Mediation is the process by which separating couples seek to reach an agreement about matters relating to their children, finances and property. You and your husband, wife or partner would meet with a trained independent third party – the Mediator.
The Mediator’s role is to facilitate discussions between you to encourage you to reach agreement about the issues which you as a couple wish to discuss. Mediation is not reconciliation or counselling.
It is usually sensible for you to receive legal advice alongside the Mediation process to ensure that you are well informed about your legal position. Once a financial agreement is reached, that agreement should then be formalised. Again, with the assistance of legal advice.
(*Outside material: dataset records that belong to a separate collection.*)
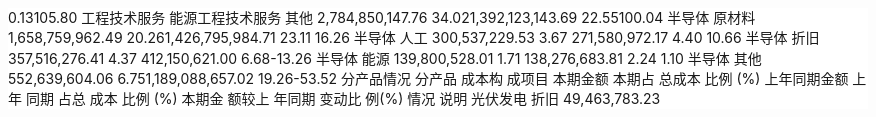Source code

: 0.13105.80
工程技术服务
能源工程技术服务
其他
2,784,850,147.76
34.021,392,123,143.69
22.55100.04
半导体
原材料
1,658,759,962.49
20.261,426,795,984.71
23.11
16.26
半导体
人工
300,537,229.53
3.67
271,580,972.17
4.40
10.66
半导体
折旧
357,516,276.41
4.37
412,150,621.00
6.68-13.26
半导体
能源
139,800,528.01
1.71
138,276,683.81
2.24
1.10
半导体
其他
552,639,604.06
6.751,189,088,657.02
19.26-53.52
分产品情况
分产品
成本构
成项目
本期金额
本期占
总成本
比例
(%)
上年同期金额
上年
同期
占总
成本
比例
(%)
本期金
额较上
年同期
变动比
例(%)
情况
说明
光伏发电
折旧
49,463,783.23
Mediation can be quicker and may be less expensive than going to court. The process is designed to assist you to communicate and co-operate with one another. The sessions which usually last one and a half hours each can be arranged with a regularity to best suit your requirements. The number of sessions will depend on the issues which need to be resolved.
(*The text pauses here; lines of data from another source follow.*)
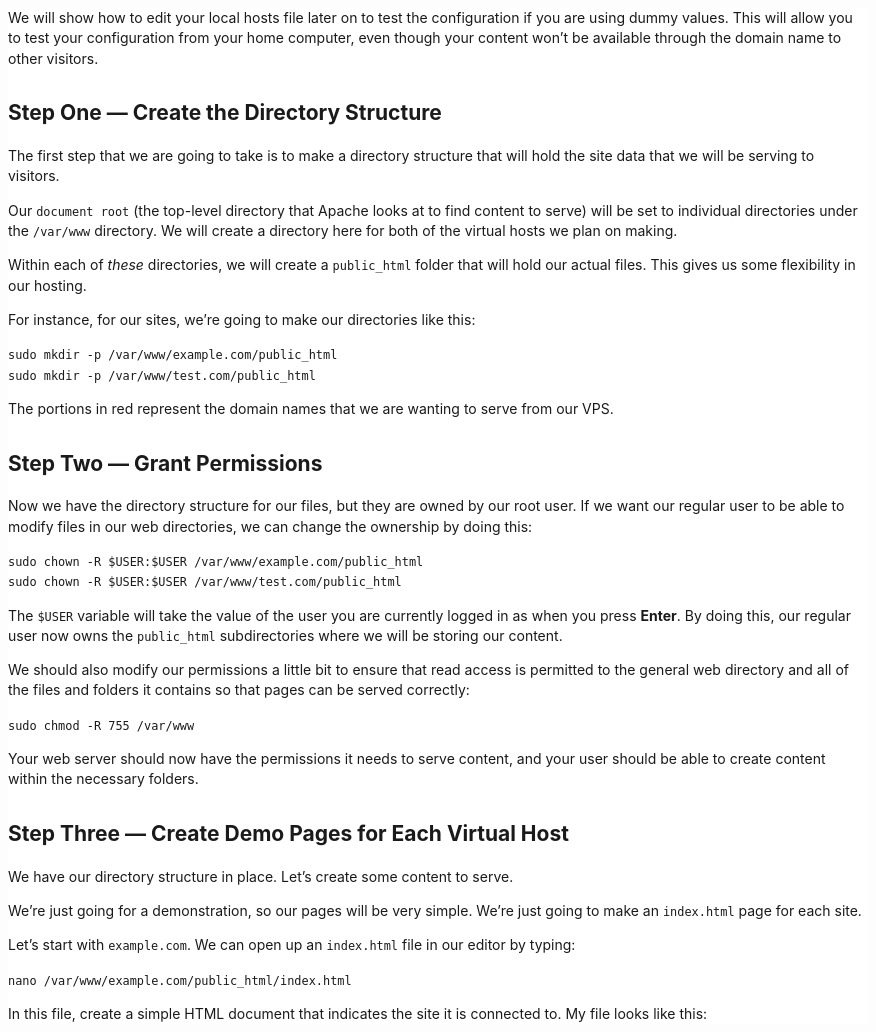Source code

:We will show how to edit your local hosts file later on to test the configuration if you are using dummy values. This will allow you to test your configuration from your home computer, even though your content won’t be available through the domain name to other visitors.

## Step One — Create the Directory Structure

The first step that we are going to take is to make a directory structure that will hold the site data that we will be serving to visitors.

Our `document root` (the top-level directory that Apache looks at to find content to serve) will be set to individual directories under the `/var/www` directory. We will create a directory here for both of the virtual hosts we plan on making.

Within each of _these_ directories, we will create a `public_html` folder that will hold our actual files. This gives us some flexibility in our hosting.

For instance, for our sites, we’re going to make our directories like this:

    sudo mkdir -p /var/www/example.com/public_html
    sudo mkdir -p /var/www/test.com/public_html

The portions in red represent the domain names that we are wanting to serve from our VPS.

## Step Two — Grant Permissions

Now we have the directory structure for our files, but they are owned by our root user. If we want our regular user to be able to modify files in our web directories, we can change the ownership by doing this:

    sudo chown -R $USER:$USER /var/www/example.com/public_html
    sudo chown -R $USER:$USER /var/www/test.com/public_html

The `$USER` variable will take the value of the user you are currently logged in as when you press **Enter**. By doing this, our regular user now owns the `public_html` subdirectories where we will be storing our content.

We should also modify our permissions a little bit to ensure that read access is permitted to the general web directory and all of the files and folders it contains so that pages can be served correctly:

    sudo chmod -R 755 /var/www

Your web server should now have the permissions it needs to serve content, and your user should be able to create content within the necessary folders.

## Step Three — Create Demo Pages for Each Virtual Host

We have our directory structure in place. Let’s create some content to serve.

We’re just going for a demonstration, so our pages will be very simple. We’re just going to make an `index.html` page for each site.

Let’s start with `example.com`. We can open up an `index.html` file in our editor by typing:

    nano /var/www/example.com/public_html/index.html

In this file, create a simple HTML document that indicates the site it is connected to. My file looks like this:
The advantages of mediation as opposed to court imposed decisions are:
You co-operate to resolve conflict
The aim of a mediator is to help both parties work together to reach a solution to their problems and arrive at an outcome they are both happy to accept.
You reach joint decisions
Once a resolution has been reached, a mediation agreement can be drawn up and parties tend to stick to this agreement because they have prepared the terms themselves.
A faster, less costly solution
Both parties share the cost of mediation, which will depend on the complexity of the claim. This method is frequently less stressful and cheaper than going to court.